### Assignment:
Below are the records; repeat exactly their lines between the line holding "ი IT აკადემიის ინოვაციური" and the line holding "plataformas grátis. Muitas", inclusive, skipping the pictures.

Saved entries
---------------

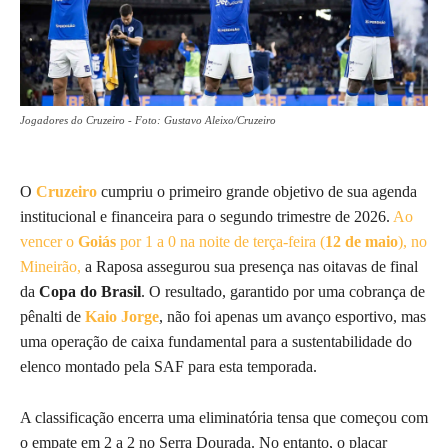
Jogadores do Cruzeiro - Foto: Gustavo Aleixo/Cruzeiro
O
Cruzeiro
cumpriu o primeiro grande objetivo de sua agenda
institucional e financeira para o segundo trimestre de 2026.
Ao
vencer o
Goiás
por 1 a 0 na noite de terça-feira (
12 de maio
), no
Mineirão,
a Raposa assegurou sua presença nas oitavas de final
da
Copa do Brasil
. O resultado, garantido por uma cobrança de
pênalti de
Kaio Jorge
, não foi apenas um avanço esportivo, mas
uma operação de caixa fundamental para a sustentabilidade do
elenco montado pela SAF para esta temporada.
A classificação encerra uma eliminatória tensa que começou com
o empate em 2 a 2 no Serra Dourada. No entanto, o placar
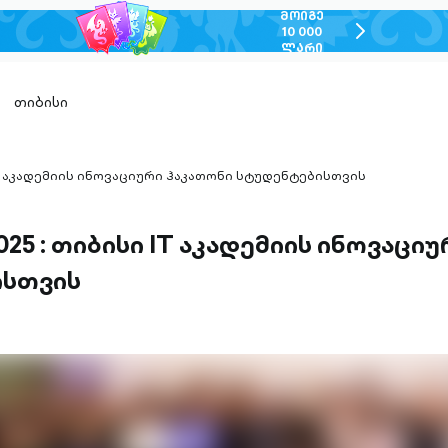
ᲛᲝᲘᲒᲔ
chevron-
10 000
ᲚᲐᲠᲘ
right-
outlined
თიბისი
ი IT აკადემიის ინოვაციური ჰაკათონი სტუდენტებისთვის
2025 : თიბისი IT აკადემიის ინოვაცი
ისთვის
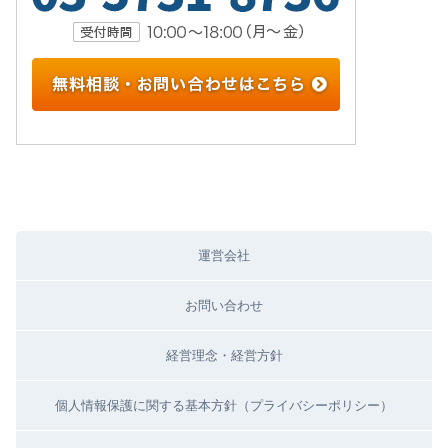
運営会社
お問い合わせ
経営理念・経営方針
個人情報保護に関する基本方針（プライバシーポリシー）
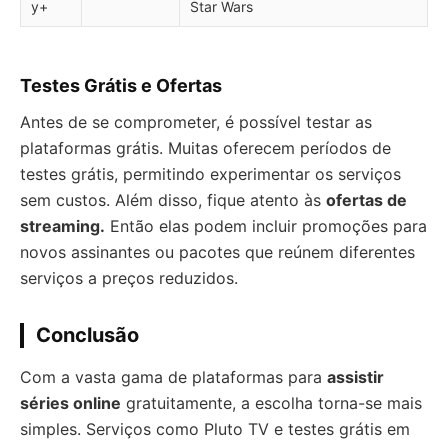
y+
Star Wars
Testes Grátis e Ofertas
Antes de se comprometer, é possível testar as
plataformas grátis. Muitas oferecem períodos de
testes grátis, permitindo experimentar os serviços
sem custos. Além disso, fique atento às
ofertas de
streaming.
Então elas podem incluir promoções para
novos assinantes ou pacotes que reúnem diferentes
serviços a preços reduzidos.
Conclusão
Com a vasta gama de plataformas para
assistir
séries online
gratuitamente, a escolha torna-se mais
simples. Serviços como Pluto TV e testes grátis em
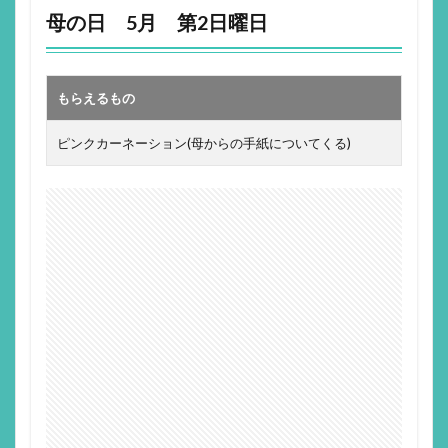
母の日 5月 第2日曜日
もらえるもの
ピンクカーネーション(母からの手紙についてくる)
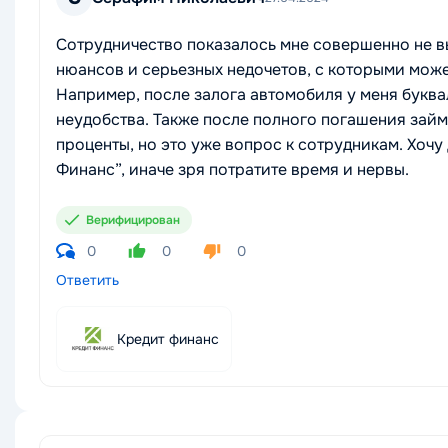
Сотрудничество показалось мне совершенно не вы
нюансов и серьезных недочетов, с которыми мож
Например, после залога автомобиля у меня буква
неудобства. Также после полного погашения займ
проценты, но это уже вопрос к сотрудникам. Хочу
Финанс”, иначе зря потратите время и нервы.
Верифицирован
0
0
0
Ответить
Кредит финанс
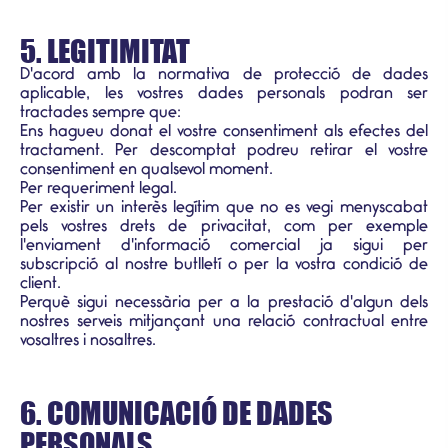
5. LEGITIMITAT
D'acord amb la normativa de protecció de dades
aplicable, les vostres dades personals podran ser
tractades sempre que:
Ens hagueu donat el vostre consentiment als efectes del
tractament. Per descomptat podreu retirar el vostre
consentiment en qualsevol moment.
Per requeriment legal.
Per existir un interès legítim que no es vegi menyscabat
pels vostres drets de privacitat, com per exemple
l'enviament d'informació comercial ja sigui per
subscripció al nostre butlletí o per la vostra condició de
client.
Perquè sigui necessària per a la prestació d'algun dels
nostres serveis mitjançant una relació contractual entre
vosaltres i nosaltres.
6. COMUNICACIÓ DE DADES
PERSONALS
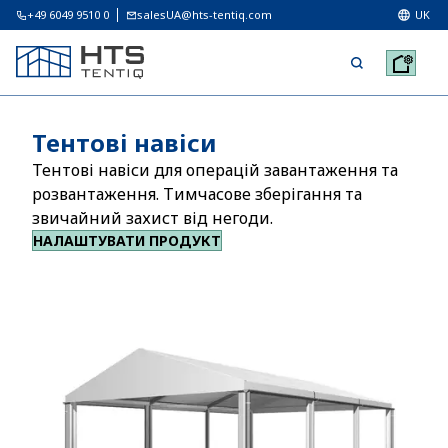
+49 6049 9510 0
salesUA@hts-tentiq.com
UK
Тентові навіси
Тентові навіси для операцій завантаження та
розвантаження. Тимчасове зберігання та
звичайний захист від негоди.
НАЛАШТУВАТИ ПРОДУКТ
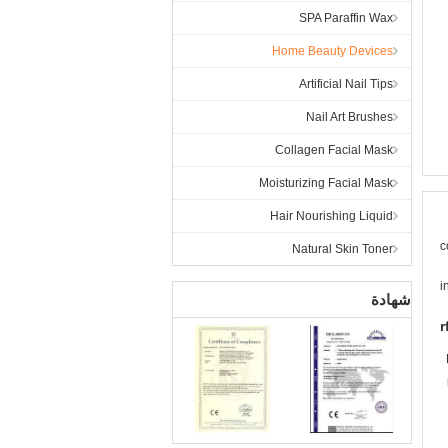
SPA Paraffin Wax
Home Beauty Devices
Artificial Nail Tips
Nail Art Brushes
Collagen Facial Mask
Moisturizing Facial Mask
Hair Nourishing Liquid
c
Natural Skin Toner
شهادة
r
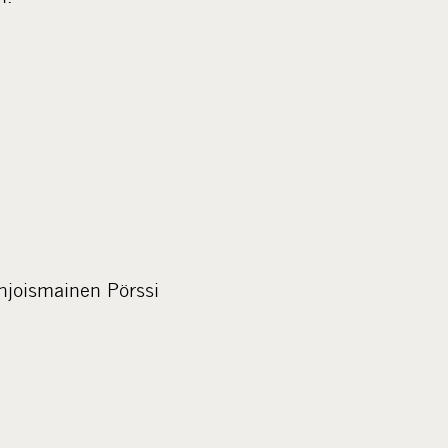
hjoismainen Pörssi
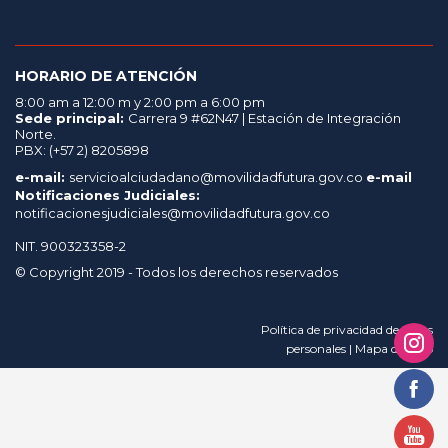
HORARIO DE ATENCIÓN
8:00 am a 12:00 m y 2:00 pm a 6:00 pm
Sede principal:
Carrera 9 #62N47 | Estación de Integración
Norte.
PBX: (+57 2) 8205898
e-mail:
servicioalciudadano@movilidadfutura.gov.co
e-mail
Notificaciones Judiciales:
notificacionesjudiciales@movilidadfutura.gov.co
NIT. 900323358-2
© Copyright 2019 - Todos los derechos reservados
Política de privacidad de datos
personales | Mapa del sitio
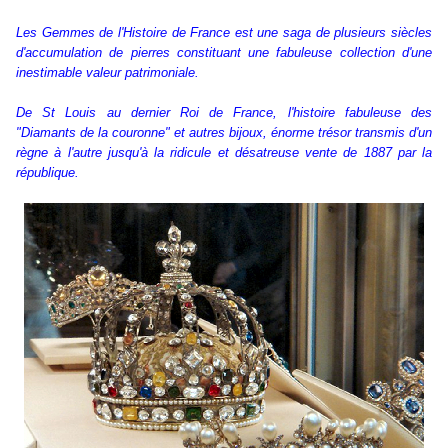
Les Gemmes de l'Histoire de France est une saga de plusieurs siècles
d'accumulation de pierres constituant une fabuleuse collection d'une
inestimable valeur patrimoniale.
De St Louis au dernier Roi de France, l'histoire fabuleuse des
"Diamants de la couronne" et autres bijoux, énorme trésor transmis d'un
règne à l'autre jusqu'à la ridicule et désatreuse vente de 1887 par la
république.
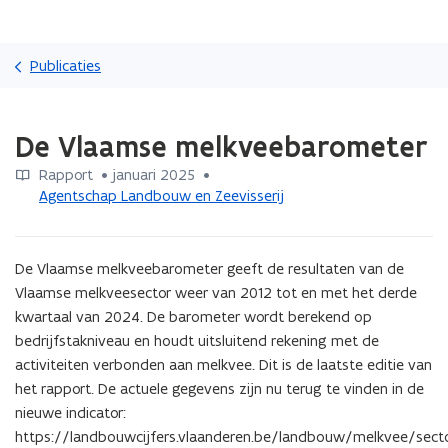
Overslaan
Zoeken
en
Publicaties
naar
de
Gedaan
inhoud
De Vlaamse melkveebarometer
met
gaan
laden.
Rapport
 •
januari 2025
 • 
U
Agentschap Landbouw en Zeevisserij
bevindt
zich
op:
De
De Vlaamse melkveebarometer geeft de resultaten van de 
Vlaamse
Vlaamse melkveesector weer van 2012 tot en met het derde 
melkveebarometer
kwartaal van 2024. De barometer wordt berekend op 
bedrijfstakniveau en houdt uitsluitend rekening met de 
activiteiten verbonden aan melkvee. Dit is de laatste editie van 
het rapport. De actuele gegevens zijn nu terug te vinden in de 
nieuwe indicator: 
https://landbouwcijfers.vlaanderen.be/landbouw/melkvee/sect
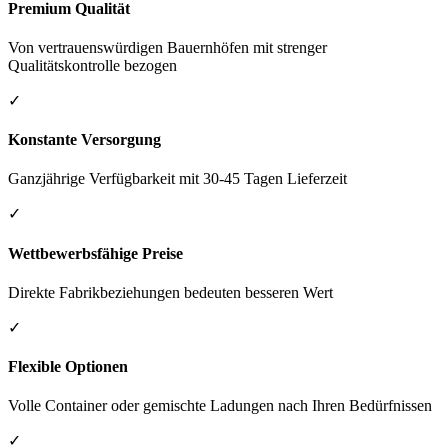
Premium Qualität
Von vertrauenswürdigen Bauernhöfen mit strenger
Qualitätskontrolle bezogen
✓
Konstante Versorgung
Ganzjährige Verfügbarkeit mit 30-45 Tagen Lieferzeit
✓
Wettbewerbsfähige Preise
Direkte Fabrikbeziehungen bedeuten besseren Wert
✓
Flexible Optionen
Volle Container oder gemischte Ladungen nach Ihren Bedürfnissen
✓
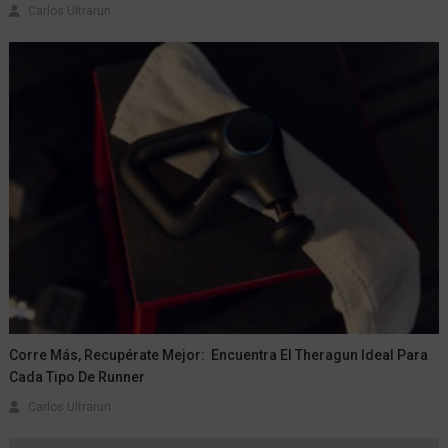
Carlos Ultrarun
Corre Más, Recupérate Mejor: Encuentra El Theragun Ideal Para
Cada Tipo De Runner
Carlos Ultrarun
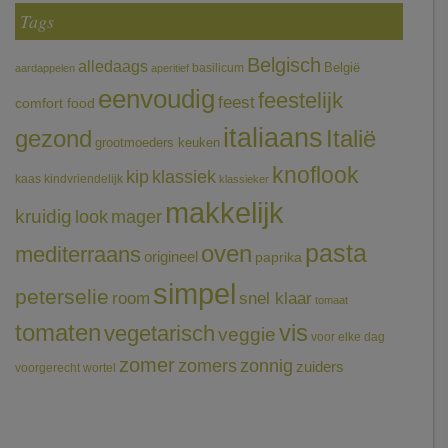
Tags
Belgisch
alledaags
België
basilicum
aardappelen
aperitief
eenvoudig
feestelijk
feest
comfort food
italiaans
gezond
Italië
grootmoeders keuken
knoflook
klassiek
kip
kaas
kindvriendelijk
klassieker
makkelijk
kruidig
mager
look
pasta
oven
mediterraans
origineel
paprika
simpel
peterselie
room
snel klaar
tomaat
tomaten
vis
vegetarisch
veggie
voor elke dag
zomer
zomers
zonnig
zuiders
voorgerecht
wortel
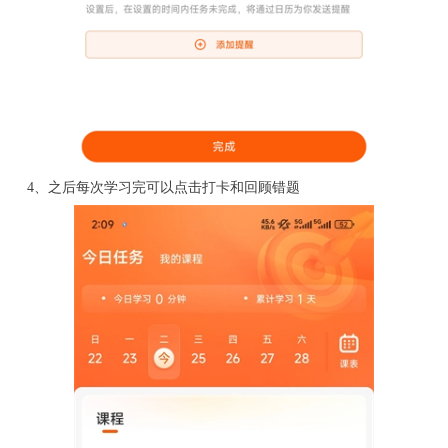
4、之后每次学习完可以点击打卡和回顾错题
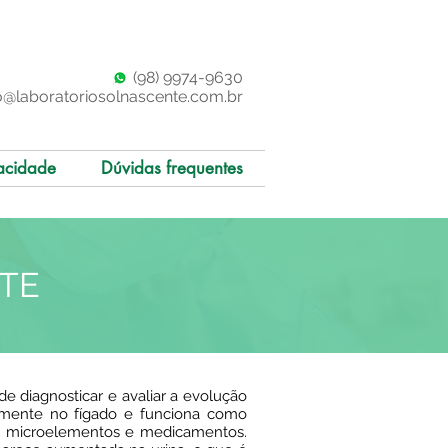
(98)
997
4-9630
o@laboratoriosolnascente.com.br
acidade
Dúvidas frequentes
NTE
e diagnosticar e avaliar a evolução
vamente no fígado e funciona como
nas, microelementos e medicamentos.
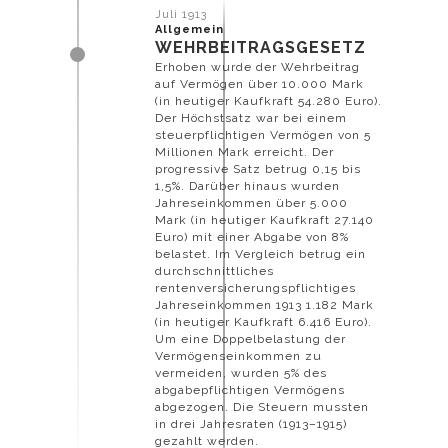
Juli 1913
Allgemein
WEHRBEITRAGSGESETZ
Erhoben wurde der Wehrbeitrag
auf Vermögen über 10.000 Mark
(in heutiger Kaufkraft 54.280 Euro).
Der Höchstsatz war bei einem
steuerpflichtigen Vermögen von 5
Millionen Mark erreicht. Der
progressive Satz betrug 0,15 bis
1,5%. Darüber hinaus wurden
Jahreseinkommen über 5.000
Mark (in heutiger Kaufkraft 27.140
Euro) mit einer Abgabe von 8%
belastet. Im Vergleich betrug ein
durchschnittliches
rentenversicherungspflichtiges
Jahreseinkommen 1913 1.182 Mark
(in heutiger Kaufkraft 6.416 Euro).
Um eine Doppelbelastung der
Vermögenseinkommen zu
vermeiden, wurden 5% des
abgabepflichtigen Vermögens
abgezogen. Die Steuern mussten
in drei Jahresraten (1913–1915)
gezahlt werden.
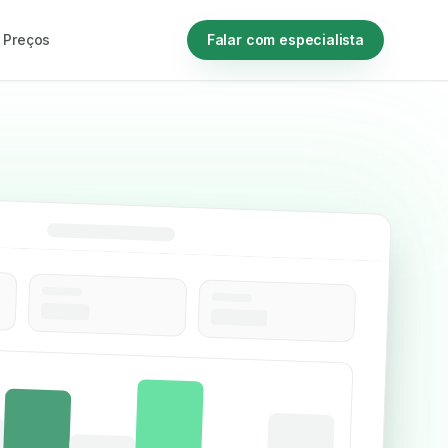
Preços
Falar com especialista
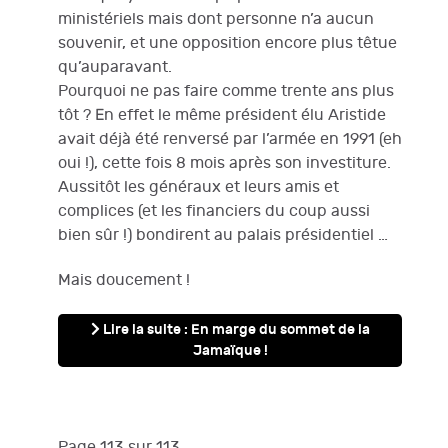
ministériels mais dont personne n’a aucun
souvenir, et une opposition encore plus têtue
qu’auparavant.
Pourquoi ne pas faire comme trente ans plus
tôt ? En effet le même président élu Aristide
avait déjà été renversé par l’armée en 1991 (eh
oui !), cette fois 8 mois après son investiture.
Aussitôt les généraux et leurs amis et
complices (et les financiers du coup aussi
bien sûr !) bondirent au palais présidentiel …
Mais doucement !
Lire la suite : En marge du sommet de la
Jamaïque !
Page 113 sur 113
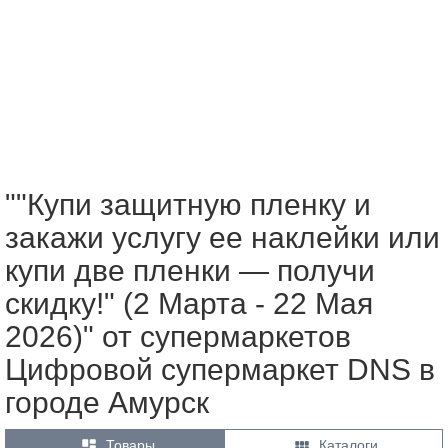
""Купи защитную пленку и
закажи услугу ее наклейки или
купи две пленки — получи
скидку!" (2 Марта - 22 Мая
2026)" от супермаркетов
Цифровой супермаркет DNS в
городе Амурск


Товары
Каталоги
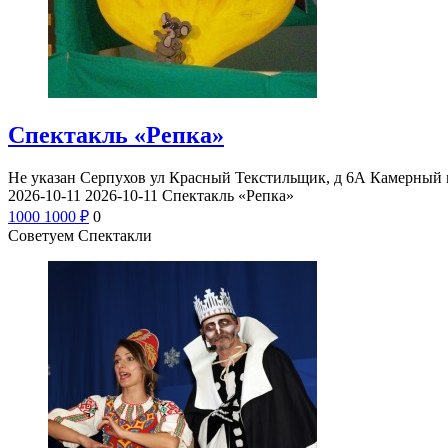
Спектакль «Репка»
Не указан
Серпухов ул Красный Текстильщик, д 6А
Камерный 
2026-10-11
2026-10-11
Спектакль «Репка»
1000
1000
₽
0
Советуем Спектакли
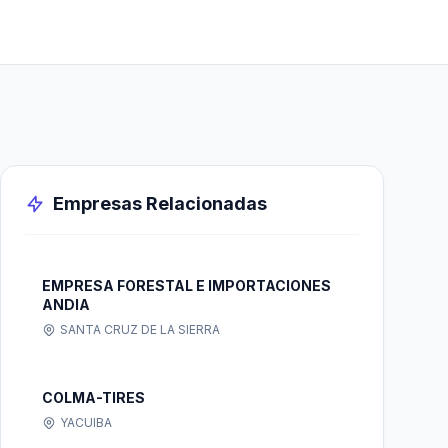
Empresas Relacionadas
EMPRESA FORESTAL E IMPORTACIONES
ANDIA
SANTA CRUZ DE LA SIERRA
COLMA-TIRES
YACUIBA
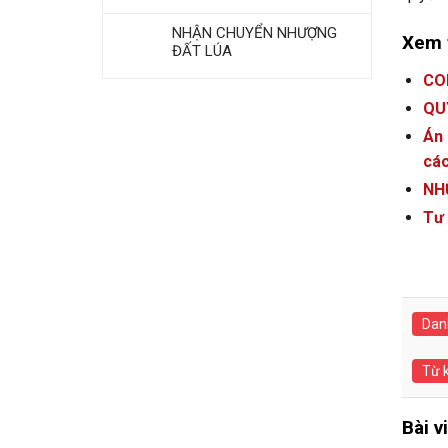
NHẬN CHUYỂN NHƯỢNG
Xem 
ĐẤT LÚA
CO
QU
Án 
các
NH
Tư 
Dan
Từ 
Bài v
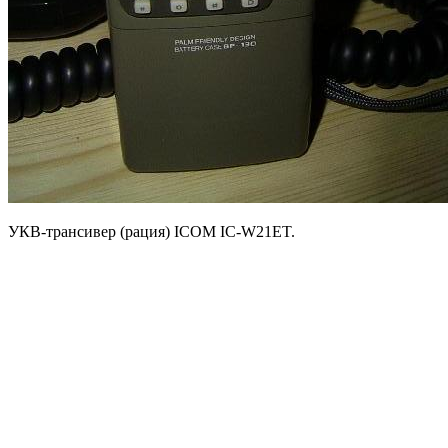
УКВ-трансивер (рация) ICOM IC-W21ET.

---------------

### Finished exercise:
ი IT აკადემიის ინოვაციური ჰაკათონი სტუდენტებისთვის
2025 : თიბისი IT აკადემიის ინოვაცი
ისთვის
運営会社
お問い合わせ
経営理念・経営方針
個人情報保護に関する基本方針（プライバシーポリシー）
y+
Star Wars
Testes Grátis e Ofertas
Antes de se comprometer, é possível testar as
plataformas grátis. Muitas oferecem períodos de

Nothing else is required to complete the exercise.